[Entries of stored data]
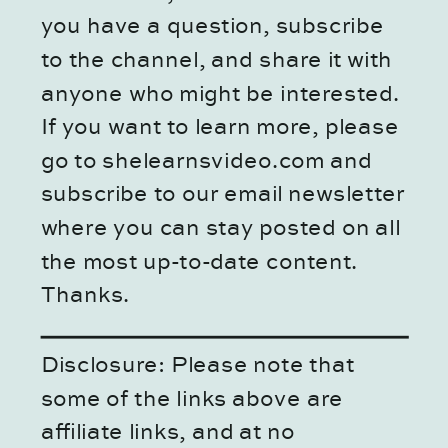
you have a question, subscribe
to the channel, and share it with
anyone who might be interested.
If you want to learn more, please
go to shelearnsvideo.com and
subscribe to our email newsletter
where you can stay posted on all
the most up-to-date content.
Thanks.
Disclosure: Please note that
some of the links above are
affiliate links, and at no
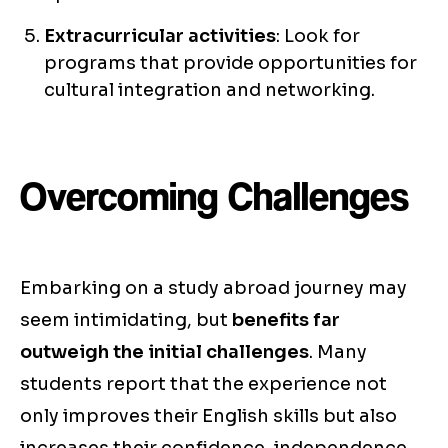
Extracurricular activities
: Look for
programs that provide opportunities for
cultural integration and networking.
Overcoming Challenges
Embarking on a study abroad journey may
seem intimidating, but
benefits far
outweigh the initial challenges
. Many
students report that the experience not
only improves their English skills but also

▶ REQUIREMENT
Convert every line of text in the entries above into a Markdown table with the columns Row and Text line, numbering the rows in order and leaving out blank lines. Omit the pictures from your answer.

▶ WRITTEN SOLUTION
| Row | Text line |
|---|---|
| 1 | you have a question, subscribe |
| 2 | to the channel, and share it with |
| 3 | anyone who might be interested. |
| 4 | If you want to learn more, please |
| 5 | go to shelearnsvideo.com and |
| 6 | subscribe to our email newsletter |
| 7 | where you can stay posted on all |
| 8 | the most up-to-date content. |
| 9 | Thanks. |
| 10 | Disclosure: Please note that |
| 11 | some of the links above are |
| 12 | affiliate links, and at no |
| 13 | Extracurricular activities |
| 14 | : Look for |
| 15 | programs that provide opportunities for |
| 16 | cultural integration and networking. |
| 17 | Overcoming Challenges |
| 18 | Embarking on a study abroad journey may |
| 19 | seem intimidating, but |
| 20 | benefits far |
| 21 | outweigh the initial challenges |
| 22 | . Many |
| 23 | students report that the experience not |
| 24 | only improves their English skills but also |